Rating my AI Predictions

post by Robert_AIZI · 2023-12-21T14:07:50.052Z · LW · GW · 5 comments

This is a link post for https://aizi.substack.com/p/rating-my-ai-predictions

9 months ago I predicted trends I expected to see in AI over the course of 2023. Here's how I did (bold indicates they happened, italics indicates they didn't, neither-bold-nor-italics indicates unresolved):

  1. ChatGPT (or successor product from OpenAI) will have image-generating capabilities incorporated by end of 2023: 70%
  2. No papers or press releases from OpenAI/Deepmind/Microsoft about incorporating video parsing or generation into production-ready LLMs through end of 2023: 90%
  3. All publicly released LLM models accepting audio input by the end of 2023 use audio-to-text-to-matrices (e.g. transcribe the audio before passing it into the LLM as text) (conditional on the method being identifiable): 90%
  4. All publicly released LLM models accepting image input by the end of 2023 use image-to-matrices (e.g. embed the image directly in contrast to taking the image caption) (conditional on the method being identifiable): 70%
  5. At least one publicly-available LLM incorporates at least one Quick Query tool by end of 2023 (public release of Bing chat would resolve this as true): 95%
  6. ChatGPT (or successor product from OpenAI) will use use at least one Quick Query tool by end of 2023: 70%
  7. The time between the first public release of an LLM-based AI that uses tools, and one that is allowed to arbitrarily write and execute code is >12 months: 70%
  8. >24 months: 50%
  9. No publicly available product by the end of 2023 which is intended to make financial transactions (e.g. “buy an egg whisk” actually uses your credit card to buy the egg whisk, not just add it to your shopping cart): 90%

See the original post for evidence/justification for why these did/didn't resolve true. If you disagree with any of these, let me know. Note especially for prediction 2, about video processing LLM, I am NOT counting Gemini as a "production-ready" model using video inputs because Google has confirmed they “used still images and fed text prompts” to make the trailer.

Some commentary:

5 comments

Comments sorted by top scores.

comment by RogerDearnaley (roger-d-1) · 2023-12-22T10:42:32.103Z · LW(p) · GW(p)

All it took to prove me wrong was a single major company deciding to take a shot at a technically-feasible task

Google/YouTube were working heavily on multimodal models >18 months ago, including for music/non-speech audio. Some of those have been publicly demonstrated over the last year, e.g. text -> music. Knowing this, I fully expected Gemini to be highly multimodal (I was actually expecting more music related capabilities than they've mentioned so far in their publicity materials).

comment by RogerDearnaley (roger-d-1) · 2023-12-22T10:37:13.596Z · LW(p) · GW(p)

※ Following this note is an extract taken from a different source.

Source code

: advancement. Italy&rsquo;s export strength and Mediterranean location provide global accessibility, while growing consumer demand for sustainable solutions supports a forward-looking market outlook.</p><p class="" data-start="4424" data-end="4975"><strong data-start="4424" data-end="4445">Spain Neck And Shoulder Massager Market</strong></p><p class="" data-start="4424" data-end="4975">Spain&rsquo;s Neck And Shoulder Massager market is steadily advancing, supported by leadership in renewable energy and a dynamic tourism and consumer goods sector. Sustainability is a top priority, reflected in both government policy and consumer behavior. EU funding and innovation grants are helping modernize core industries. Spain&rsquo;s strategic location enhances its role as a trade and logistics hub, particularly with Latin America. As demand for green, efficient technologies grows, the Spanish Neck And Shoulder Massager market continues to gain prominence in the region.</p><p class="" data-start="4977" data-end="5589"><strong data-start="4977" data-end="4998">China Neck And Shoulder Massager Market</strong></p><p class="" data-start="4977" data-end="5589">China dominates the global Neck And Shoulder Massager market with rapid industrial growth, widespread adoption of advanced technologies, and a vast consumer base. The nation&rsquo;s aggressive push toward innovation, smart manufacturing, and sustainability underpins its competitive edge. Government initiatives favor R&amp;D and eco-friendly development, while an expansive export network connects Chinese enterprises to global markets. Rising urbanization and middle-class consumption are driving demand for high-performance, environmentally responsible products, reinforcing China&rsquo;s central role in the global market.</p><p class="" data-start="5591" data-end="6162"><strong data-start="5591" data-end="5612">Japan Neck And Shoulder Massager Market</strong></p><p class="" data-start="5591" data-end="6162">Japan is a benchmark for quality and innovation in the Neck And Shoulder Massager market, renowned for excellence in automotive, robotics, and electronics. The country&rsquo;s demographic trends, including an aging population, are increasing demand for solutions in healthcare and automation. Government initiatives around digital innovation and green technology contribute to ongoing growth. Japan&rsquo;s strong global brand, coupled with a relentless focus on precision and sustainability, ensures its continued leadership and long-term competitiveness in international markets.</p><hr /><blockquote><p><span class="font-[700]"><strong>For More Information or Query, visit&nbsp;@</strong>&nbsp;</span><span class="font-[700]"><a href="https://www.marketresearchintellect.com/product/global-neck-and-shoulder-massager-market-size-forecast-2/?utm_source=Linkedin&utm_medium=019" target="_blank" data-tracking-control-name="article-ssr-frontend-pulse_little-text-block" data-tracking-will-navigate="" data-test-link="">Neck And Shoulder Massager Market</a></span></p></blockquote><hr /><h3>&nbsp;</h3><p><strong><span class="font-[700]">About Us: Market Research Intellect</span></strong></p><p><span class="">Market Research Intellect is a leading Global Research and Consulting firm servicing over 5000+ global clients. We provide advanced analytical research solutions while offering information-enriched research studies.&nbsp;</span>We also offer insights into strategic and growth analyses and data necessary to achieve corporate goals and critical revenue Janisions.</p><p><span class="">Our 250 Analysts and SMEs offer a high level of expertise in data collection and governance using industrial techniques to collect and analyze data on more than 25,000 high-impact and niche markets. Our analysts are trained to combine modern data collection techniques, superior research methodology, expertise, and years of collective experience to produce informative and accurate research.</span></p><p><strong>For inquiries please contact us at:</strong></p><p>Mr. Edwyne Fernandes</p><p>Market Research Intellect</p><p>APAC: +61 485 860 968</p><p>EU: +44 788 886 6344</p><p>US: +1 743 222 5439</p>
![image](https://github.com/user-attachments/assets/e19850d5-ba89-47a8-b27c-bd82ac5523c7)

“buy an egg whisk” actually uses your credit card to buy the egg whisk, not just add it to your shopping cart

I know of an AI company that internally actively considered trying to build this, and rapidly decided current LLMs are too unreliable for it to be a good idea. So, good prediction.

comment by RogerDearnaley (roger-d-1) · 2023-12-22T10:33:31.594Z · LW(p) · GW(p)

The time between the first public release of an LLM-based AI that uses tools, and one that is allowed to arbitrarily write and execute code is >12 months: 70%

You.com already has an AI agent that does this (for Python) — it works pretty well. So does OpenAI (for Mathematica). Both are sandboxed and resource constrained, but otherwise arbitrary.

Replies from: Robert_AIZI
comment by Robert_AIZI · 2023-12-22T18:32:17.505Z · LW(p) · GW(p)

In my accounting, the word "arbitrarily" saved me here. I do think I missed the middle ground of the sandboxed, limited programming environments like you.com and the current version of ChatGPT!

Replies from: roger-d-1
comment by RogerDearnaley (roger-d-1) · 2023-12-22T22:47:19.721Z · LW(p) · GW(p)

Fair enough, I was wondering how strongly you meant 'arbitrarily'. I work for You.com, and we definitely quickly thought about things like malicious or careless use, rapidly came to the conclusion we needed a sandbox, investigated and found that facilities for running untrusted code in a sandbox are already pretty widely available both commercially and open-source, so this wasn't very challenging for our security team to implement. What's taking more time is security vetting and whitelisting Python libraries that are useful for common user use-cases, but don't provide turn-key capabilities for plausible malicious misuses. Doing this is made easier by the fact that current LLMs cannot write very large amounts of bug-free code (and if they could, it's trivial to see how much code has been written).